Contrairement à d’autres gourous de la Silicon Valley, Ben Horowitz n’explique pas comment il faut bâtir une stratégie produit, ou quels outils doivent être mis en place pour gérer l’innovation. L’auteur se concentre sur le métier de PDG, qu’il décortique sans adopter de position normative. Sur la base de son expérience, Ben Horowitz explique ce qu’il a fait, ou évité de faire, et il en donne les raisons.
Cette mise en perspective fait de Hard Things un ouvrage très instructif, avec des vérités peu agréables, et trois vertus érigées en principes cardinaux : l’exigence, la rigueur et l’honnêteté. Comme l’indique son sous-titre, il concerne finalement tous les entrepreneurs opérant dans un environnement incertain, avec des rêves qui virent parfois au cauchemar.

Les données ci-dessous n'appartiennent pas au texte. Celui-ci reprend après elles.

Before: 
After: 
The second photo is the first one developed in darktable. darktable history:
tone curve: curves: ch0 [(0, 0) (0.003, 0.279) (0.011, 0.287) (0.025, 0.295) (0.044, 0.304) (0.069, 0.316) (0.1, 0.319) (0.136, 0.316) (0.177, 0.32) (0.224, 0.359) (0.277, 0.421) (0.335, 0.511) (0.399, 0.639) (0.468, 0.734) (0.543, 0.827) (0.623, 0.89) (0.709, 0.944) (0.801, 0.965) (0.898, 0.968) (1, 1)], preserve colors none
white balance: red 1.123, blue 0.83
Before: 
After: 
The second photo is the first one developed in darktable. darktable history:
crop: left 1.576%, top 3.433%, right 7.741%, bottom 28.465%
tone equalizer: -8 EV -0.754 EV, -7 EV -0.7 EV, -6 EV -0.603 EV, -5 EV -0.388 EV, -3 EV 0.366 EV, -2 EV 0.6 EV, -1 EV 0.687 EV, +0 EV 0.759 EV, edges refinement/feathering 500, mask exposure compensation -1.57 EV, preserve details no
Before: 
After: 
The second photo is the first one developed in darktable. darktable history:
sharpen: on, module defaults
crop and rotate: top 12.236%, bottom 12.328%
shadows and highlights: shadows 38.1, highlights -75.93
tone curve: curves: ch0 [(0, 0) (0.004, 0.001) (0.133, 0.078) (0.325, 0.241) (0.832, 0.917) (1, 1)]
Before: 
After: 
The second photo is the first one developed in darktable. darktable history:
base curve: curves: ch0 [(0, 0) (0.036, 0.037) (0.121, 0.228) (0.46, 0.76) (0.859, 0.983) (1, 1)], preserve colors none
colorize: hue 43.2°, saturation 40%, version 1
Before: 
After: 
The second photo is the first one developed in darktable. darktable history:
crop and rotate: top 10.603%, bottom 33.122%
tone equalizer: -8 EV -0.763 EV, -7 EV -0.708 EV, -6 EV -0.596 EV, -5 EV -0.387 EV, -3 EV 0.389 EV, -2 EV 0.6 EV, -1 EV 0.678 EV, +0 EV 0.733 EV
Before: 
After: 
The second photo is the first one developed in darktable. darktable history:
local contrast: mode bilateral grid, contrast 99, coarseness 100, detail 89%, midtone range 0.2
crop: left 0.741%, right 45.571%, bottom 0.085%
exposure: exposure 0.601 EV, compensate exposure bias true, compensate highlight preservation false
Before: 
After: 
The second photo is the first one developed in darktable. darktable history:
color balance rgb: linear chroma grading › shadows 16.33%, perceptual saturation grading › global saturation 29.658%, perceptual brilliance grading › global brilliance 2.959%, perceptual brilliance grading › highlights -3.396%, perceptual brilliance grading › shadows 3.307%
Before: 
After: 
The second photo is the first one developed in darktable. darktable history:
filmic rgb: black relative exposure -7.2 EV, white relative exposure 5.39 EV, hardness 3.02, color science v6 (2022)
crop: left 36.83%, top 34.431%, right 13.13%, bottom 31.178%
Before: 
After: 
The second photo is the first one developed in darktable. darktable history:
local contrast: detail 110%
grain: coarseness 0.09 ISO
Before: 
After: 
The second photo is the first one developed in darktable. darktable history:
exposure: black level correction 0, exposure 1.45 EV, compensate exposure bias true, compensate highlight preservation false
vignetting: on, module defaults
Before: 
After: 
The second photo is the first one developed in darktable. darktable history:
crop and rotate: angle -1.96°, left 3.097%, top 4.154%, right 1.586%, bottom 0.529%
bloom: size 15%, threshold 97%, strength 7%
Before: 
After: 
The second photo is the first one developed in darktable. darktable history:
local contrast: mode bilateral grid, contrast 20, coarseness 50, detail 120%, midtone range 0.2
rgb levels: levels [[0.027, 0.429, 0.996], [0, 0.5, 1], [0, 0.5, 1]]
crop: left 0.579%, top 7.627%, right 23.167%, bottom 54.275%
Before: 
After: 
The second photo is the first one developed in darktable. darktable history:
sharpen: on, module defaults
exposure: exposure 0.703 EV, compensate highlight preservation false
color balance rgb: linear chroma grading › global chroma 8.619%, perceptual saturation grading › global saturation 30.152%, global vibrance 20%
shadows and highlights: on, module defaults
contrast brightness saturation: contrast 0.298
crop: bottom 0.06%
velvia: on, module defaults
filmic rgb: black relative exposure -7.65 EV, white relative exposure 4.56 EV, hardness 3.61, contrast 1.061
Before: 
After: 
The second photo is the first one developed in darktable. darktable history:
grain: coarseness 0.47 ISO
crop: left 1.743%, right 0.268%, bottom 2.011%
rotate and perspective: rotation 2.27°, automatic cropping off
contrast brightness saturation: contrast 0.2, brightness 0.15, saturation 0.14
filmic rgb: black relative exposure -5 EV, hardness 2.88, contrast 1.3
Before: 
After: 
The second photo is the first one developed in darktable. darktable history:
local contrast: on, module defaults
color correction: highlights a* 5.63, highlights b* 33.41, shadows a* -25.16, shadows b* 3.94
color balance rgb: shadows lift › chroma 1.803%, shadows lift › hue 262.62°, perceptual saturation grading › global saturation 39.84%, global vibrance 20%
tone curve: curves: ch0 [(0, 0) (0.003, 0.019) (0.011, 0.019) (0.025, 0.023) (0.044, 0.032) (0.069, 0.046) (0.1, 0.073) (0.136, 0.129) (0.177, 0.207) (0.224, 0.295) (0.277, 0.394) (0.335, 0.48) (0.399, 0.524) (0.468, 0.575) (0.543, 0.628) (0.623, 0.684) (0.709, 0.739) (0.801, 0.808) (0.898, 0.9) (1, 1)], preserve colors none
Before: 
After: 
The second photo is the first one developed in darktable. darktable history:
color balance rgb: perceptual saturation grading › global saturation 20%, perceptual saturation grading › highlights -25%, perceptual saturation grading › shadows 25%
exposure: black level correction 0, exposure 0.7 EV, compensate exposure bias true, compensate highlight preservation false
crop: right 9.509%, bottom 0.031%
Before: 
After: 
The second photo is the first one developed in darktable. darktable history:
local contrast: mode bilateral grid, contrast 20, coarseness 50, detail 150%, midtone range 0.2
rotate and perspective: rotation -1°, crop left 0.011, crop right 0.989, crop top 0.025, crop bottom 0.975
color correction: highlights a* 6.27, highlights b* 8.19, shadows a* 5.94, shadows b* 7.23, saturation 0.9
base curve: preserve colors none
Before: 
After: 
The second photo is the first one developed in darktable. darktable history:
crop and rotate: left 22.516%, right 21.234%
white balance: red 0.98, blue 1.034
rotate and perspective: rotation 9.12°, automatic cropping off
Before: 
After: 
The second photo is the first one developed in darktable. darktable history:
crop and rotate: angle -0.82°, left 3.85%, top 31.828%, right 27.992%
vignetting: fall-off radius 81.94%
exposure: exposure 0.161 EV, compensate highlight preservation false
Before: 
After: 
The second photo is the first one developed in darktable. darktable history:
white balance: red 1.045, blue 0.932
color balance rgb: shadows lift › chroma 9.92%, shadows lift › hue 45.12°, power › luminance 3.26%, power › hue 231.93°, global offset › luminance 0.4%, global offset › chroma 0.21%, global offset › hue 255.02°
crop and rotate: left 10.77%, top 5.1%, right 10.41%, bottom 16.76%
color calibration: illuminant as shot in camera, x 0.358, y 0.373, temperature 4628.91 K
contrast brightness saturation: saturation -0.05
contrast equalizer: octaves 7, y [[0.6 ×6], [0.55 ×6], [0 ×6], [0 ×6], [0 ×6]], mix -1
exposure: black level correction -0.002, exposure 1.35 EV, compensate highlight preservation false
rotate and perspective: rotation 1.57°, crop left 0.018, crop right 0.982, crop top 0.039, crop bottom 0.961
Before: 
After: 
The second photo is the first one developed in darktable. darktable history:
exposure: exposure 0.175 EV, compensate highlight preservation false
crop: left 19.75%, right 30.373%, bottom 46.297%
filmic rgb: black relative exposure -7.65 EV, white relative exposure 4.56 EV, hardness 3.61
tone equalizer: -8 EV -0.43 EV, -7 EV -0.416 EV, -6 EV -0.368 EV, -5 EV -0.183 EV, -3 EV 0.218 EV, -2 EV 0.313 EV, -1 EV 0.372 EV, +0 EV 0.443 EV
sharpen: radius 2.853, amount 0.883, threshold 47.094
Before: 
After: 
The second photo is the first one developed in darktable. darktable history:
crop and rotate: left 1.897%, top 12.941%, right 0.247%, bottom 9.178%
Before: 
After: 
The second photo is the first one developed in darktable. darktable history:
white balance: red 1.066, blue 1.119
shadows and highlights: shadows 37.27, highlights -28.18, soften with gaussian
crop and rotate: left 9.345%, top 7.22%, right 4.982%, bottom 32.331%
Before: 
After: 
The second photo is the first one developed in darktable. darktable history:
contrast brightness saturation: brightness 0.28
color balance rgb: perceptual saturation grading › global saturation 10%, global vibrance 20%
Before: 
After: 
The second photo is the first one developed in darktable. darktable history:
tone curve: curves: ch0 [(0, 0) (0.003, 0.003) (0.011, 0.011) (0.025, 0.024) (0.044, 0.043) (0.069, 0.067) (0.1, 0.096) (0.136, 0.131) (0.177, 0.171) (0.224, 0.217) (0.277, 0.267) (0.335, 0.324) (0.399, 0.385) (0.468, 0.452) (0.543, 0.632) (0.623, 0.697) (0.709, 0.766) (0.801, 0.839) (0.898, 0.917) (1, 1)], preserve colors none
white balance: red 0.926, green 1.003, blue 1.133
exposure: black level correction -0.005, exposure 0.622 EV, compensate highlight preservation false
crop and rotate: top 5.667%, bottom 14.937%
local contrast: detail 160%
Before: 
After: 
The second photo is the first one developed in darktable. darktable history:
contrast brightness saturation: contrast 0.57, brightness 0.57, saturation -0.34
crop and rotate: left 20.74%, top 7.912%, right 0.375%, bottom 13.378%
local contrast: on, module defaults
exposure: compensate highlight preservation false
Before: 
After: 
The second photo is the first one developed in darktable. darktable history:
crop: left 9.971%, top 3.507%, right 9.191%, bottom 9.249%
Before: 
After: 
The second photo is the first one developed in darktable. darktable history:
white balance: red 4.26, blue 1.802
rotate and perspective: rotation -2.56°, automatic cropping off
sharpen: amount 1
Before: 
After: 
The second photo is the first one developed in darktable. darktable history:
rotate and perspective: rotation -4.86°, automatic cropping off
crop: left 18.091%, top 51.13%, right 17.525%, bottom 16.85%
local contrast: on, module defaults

Comme tous les ouvrages de ce genre, le lecteur n’a droit qu’à une version de l’histoire. Et il est facile d’avoir raison a posteriori. Reste que Ben Horowitz entre dans des considérations très concrètes, des perspectives familières à tous les entrepreneurs. Le principal apport de cet ouvrage réside peut-être dans l’approche de l’auteur. Sa méthode d’analyse procède souvent de l’algorithme et de ses formulations imbriquées en si…, si… alors. Cette démarche, typique d’un ingénieur logiciel, évite les écueils d’une approche centrée sur la technique ou la finance. « Manager essentiellement par les chiffres équivaut à peindre par numéros, signale d’ailleurs Horowitz – c’est réservé aux amateurs » (p. 137).
Plus qu’un livre de « recettes », il faut donc voir dans ce livre un guide pour prendre les bonnes décisions, y compris quand on ne sait pas où l’on va, et qu’il n’y a plus d’indicateurs sur la route.
Ouvrage recensé– Ben Horowitz, Hard Things. Entreprendre dans l’incertitude, Malakoff, Dunod 2018.